直球に狙い球を絞っていた伊万里打線に対し、知念は変化球でカウントを取りながら、146キロの自己最速を記録した直球をコースに制球良く決めて、打線を黙らせた。
四回がこの日最大のピンチだった。1死から三塁打を打たれ、伊万里4番の梶山を迎えた。投球モーションに入った知念にベンチから「行った」と声が飛ぶ。足を上げた時には既に打者がスクイズの構えをしていた。とっさにボールを大きく外して、三塁走者を挟殺。その後、梶山からも三振も奪った。捕手の池間大智は「警戒していたので立つ準備はできていた。あの場面が勝負を左右した」と振り返った。
打つ方では、相手先発に疲れが見えてきた最終回に打者一巡の猛攻で5得点を挙げた。
2安打3打点と活躍した仲村琉希は「知念に助けられたので、得点を挙げられ安心した」と笑顔。一方、試合前半で得点できなかったことに、比嘉公也監督は「後半3イニングで得点を取れたのは良かったが、一巡目から相手を捉えてほしい」と注文も付けた。

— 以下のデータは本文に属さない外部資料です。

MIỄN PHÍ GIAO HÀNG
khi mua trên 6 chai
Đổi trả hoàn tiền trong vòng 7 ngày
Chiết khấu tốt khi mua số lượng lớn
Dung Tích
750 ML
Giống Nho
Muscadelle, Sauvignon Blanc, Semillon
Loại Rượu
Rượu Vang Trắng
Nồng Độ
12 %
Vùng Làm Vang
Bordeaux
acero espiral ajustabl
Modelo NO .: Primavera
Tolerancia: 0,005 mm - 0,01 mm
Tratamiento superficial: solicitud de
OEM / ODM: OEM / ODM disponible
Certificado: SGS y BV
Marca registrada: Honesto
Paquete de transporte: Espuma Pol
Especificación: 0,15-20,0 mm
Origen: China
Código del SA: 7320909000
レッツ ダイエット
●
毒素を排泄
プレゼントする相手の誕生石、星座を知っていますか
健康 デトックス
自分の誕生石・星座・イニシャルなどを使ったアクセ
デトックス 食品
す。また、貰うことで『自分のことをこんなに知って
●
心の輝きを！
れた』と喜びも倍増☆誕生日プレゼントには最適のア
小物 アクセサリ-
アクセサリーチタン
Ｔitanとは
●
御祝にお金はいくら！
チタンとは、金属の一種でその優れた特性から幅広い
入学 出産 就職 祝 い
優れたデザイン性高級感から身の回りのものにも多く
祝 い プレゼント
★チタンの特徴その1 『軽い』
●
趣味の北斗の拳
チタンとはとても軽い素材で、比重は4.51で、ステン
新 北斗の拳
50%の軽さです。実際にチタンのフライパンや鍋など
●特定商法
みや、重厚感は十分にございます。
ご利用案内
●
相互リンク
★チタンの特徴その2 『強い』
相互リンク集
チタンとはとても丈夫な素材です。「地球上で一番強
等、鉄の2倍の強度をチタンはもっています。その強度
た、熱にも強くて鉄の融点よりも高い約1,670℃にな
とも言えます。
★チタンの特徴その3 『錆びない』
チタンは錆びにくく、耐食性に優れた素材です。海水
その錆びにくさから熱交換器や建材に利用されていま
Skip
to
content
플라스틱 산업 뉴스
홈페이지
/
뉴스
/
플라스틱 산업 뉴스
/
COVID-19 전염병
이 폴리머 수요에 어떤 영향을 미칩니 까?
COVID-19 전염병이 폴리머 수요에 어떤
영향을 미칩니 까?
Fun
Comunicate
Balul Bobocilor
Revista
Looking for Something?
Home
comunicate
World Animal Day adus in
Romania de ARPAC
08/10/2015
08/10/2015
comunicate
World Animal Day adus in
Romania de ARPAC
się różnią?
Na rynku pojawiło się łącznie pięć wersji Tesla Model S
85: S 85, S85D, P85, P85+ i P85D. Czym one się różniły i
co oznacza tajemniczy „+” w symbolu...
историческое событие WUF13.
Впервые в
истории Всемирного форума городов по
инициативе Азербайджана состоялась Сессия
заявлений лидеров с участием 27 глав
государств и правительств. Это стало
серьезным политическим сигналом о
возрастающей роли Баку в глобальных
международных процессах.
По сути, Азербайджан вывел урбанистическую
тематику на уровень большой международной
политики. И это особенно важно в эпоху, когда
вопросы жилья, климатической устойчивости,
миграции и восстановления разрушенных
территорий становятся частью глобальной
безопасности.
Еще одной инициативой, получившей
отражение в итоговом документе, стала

準々決勝はセンバツ出場の目安となる4強を懸けた大事な一戦となる。比嘉監督は「どこが相手でも一球一球、沖尚らしい試合をする」と気を引き締める。先発した知念は「自分の投球と守備からリズムをつくって、攻撃につなげるようにしたい」と意気込んだ。(屋嘉部長将)
◆興南、初戦突破/藤木→宮城で逃げ切る
2015年、16年と続けて初戦で敗れていた興南が、継投で1点差を守り切り、2回戦に進んだ。我喜屋優監督は「3年目の正直で久々の1勝。一つ勝つというのは大きい」とほほを緩めるも「内容的にはもう少し点が取れた。勝ち気になっていたのでもっとリラックスしてやらないと」と採点は厳しかった。
初回に4番に座る捕手・比嘉龍之介の安打で先制。五回には死球での押し出しで追加点を挙げた。2点の援護を受けた先発藤木琉悠が好投した。ストレートと変化球を織り交ぜた投球で宮崎日大打線を翻弄(ほんろう)。特にカットボールの調子がよく、三振を積み重ねた。
七回に宮崎日大の4番伊藤に、真ん中高めに甘く入ったそのカットボールを右中間に運ばれ、1点差に詰め寄られた。その後も二塁打を浴びるも、後続を三振で切った。八回にエラーで出塁を許し、宮城大弥に変わると、宮城が残るアウト5つのうち、3奪三振で試合を締めた。
24日の東筑(福岡1位)戦は、藤木、宮城ら4投手の継投で臨む予定だ。藤木は「後ろには頼れるピッチャーがいるので最初から全力で挑みたい」と力を込めた。